Ребята, я публикую ваше письмо в газетах, но не называю ваших имен потому, что не хочу, чтоб товарищи ваши жестоко осмеяли вас за вашу малограмотность. Стыдно ученикам 4-го класса писать так малограмотно, очень стыдно! И необходимо, чтоб вы, а также подобные вам бойкие неряхи и небрежники, постыдились своего неуменья ясно выражать свои мысли и своего незнания грамматики.
Вы уже не маленькие, и вам пора понять, что ваши отцы и матери героически работают не для того, чтоб дети росли невеждами. Вам пора понять, что вы являетесь наследниками великолепного труда, будущими хозяевами страны, самой богатой в мире, — страны, которая возбуждает великую любовь пролетариата всех стран и звериную ненависть буржуазии всей земли. Во всем мире нет страны, в которой пред детьми была бы так широко открыта дорога к самообразованию, самовоспитанию, нет страны, где государственная власть так заботилась [бы] о детях, как заботится она в Союзе Советов.
Пора, пора, ребята, понимать это.
Будет гораздо полезнее для вас, если вместо того, чтоб писать безграмотные письма, вы научитесь понимать смысл того, что происходит вокруг вас на ваших глазах, и смысл того, что вы читаете о прошлом. Плохо вы учитесь, ребята! Должно быть, и учат вас плохо.
Стыдно преподавателям русского языка в школе вашей, — как это они допускают, чтоб ученики четвертого класса могли писать столь безграмотно.
1171
А. С. МАКАРЕНКО
8 октября 1935, Тессели.
Дорогой Антон Семенович —
третья часть «Поэмы» кажется мне еще более ценной, чем первые две.
С большим волнением читал сцену встречи горьковцев с куряжцами, да и вообще очень многое дьявольски волновало. «Соцвосовцев» Вы изобразили так, как и следует, главы: «У подошвы Олимпа» и «Помогите мальчику» — нельзя исключать.
Хорошую Вы себе «душу» нажили, отлично, умело она любит и ненавидит. Я сделал в рукописи кое-какие мелкие поправки и отправил ее в Москву.

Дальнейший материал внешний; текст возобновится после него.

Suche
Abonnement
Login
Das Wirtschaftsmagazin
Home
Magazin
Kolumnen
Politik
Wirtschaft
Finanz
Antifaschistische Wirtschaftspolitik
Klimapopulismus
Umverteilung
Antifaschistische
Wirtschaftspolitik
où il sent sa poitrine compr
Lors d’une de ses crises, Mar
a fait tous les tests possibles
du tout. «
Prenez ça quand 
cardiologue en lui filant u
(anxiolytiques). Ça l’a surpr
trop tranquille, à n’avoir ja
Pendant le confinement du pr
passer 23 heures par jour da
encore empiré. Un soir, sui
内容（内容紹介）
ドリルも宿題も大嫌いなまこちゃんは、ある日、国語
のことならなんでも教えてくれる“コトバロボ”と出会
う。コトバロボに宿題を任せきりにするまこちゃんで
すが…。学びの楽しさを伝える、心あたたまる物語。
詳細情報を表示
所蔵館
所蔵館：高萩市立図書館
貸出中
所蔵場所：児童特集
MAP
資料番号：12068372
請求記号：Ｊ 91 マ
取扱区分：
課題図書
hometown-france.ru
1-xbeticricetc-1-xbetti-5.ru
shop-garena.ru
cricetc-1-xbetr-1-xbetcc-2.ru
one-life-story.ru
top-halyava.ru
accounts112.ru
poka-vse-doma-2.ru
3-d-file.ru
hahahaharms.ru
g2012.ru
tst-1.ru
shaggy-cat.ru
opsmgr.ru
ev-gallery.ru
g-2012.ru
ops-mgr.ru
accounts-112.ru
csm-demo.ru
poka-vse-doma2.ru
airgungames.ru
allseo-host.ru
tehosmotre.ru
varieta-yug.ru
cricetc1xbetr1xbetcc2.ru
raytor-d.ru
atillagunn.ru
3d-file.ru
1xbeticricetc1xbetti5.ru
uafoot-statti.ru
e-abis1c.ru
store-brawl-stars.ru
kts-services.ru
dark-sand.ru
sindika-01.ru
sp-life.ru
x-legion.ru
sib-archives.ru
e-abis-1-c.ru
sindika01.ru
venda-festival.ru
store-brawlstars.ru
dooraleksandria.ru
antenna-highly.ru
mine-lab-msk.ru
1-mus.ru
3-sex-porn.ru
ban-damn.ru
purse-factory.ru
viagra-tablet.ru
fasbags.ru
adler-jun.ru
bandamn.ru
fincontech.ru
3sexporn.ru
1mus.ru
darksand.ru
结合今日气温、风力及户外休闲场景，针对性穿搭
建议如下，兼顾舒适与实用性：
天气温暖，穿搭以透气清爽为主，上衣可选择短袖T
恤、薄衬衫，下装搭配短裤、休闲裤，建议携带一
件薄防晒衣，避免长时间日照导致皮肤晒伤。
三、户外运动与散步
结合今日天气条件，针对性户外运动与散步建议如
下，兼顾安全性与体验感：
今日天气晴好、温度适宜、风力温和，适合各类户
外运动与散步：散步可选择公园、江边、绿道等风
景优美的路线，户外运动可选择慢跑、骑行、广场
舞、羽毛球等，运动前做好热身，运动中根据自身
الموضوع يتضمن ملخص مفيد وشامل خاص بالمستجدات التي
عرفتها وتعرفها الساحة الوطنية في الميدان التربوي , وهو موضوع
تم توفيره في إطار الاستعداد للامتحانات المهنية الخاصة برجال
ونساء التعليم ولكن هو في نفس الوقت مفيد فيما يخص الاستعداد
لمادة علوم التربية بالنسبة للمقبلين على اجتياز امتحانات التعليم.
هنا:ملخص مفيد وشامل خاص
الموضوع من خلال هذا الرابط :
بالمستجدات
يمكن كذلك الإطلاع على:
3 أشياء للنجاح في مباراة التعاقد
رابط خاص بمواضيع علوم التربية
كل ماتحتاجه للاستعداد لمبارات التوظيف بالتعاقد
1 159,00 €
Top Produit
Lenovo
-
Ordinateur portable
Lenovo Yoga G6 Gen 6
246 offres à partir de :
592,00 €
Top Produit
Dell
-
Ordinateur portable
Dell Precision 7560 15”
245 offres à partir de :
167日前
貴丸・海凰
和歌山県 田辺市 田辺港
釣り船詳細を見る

Вы спрашиваете, «как сохранить элементы стиля» и т. д. Очень просто: ведите аккуратно ежедневную запись наиболее ясных мыслей, характерных фактов, словесной игры: удачных фраз, афоризмов, «словечек». Пишите ежедневно хоть десяток строк, но так экономно и туго, что[бы] впоследствии их можно было развернуть на две, три страницы. Дайте свободу Вашему юмору. Делая все это, Вы не только сохраните приобретенное работой над «Поэмой», но расширите его.
Напоминаю Вам сказанное в «Поэме» о «чекистах». Так же, как Вы, я высоко ценю и уважаю товарищей этого ряда.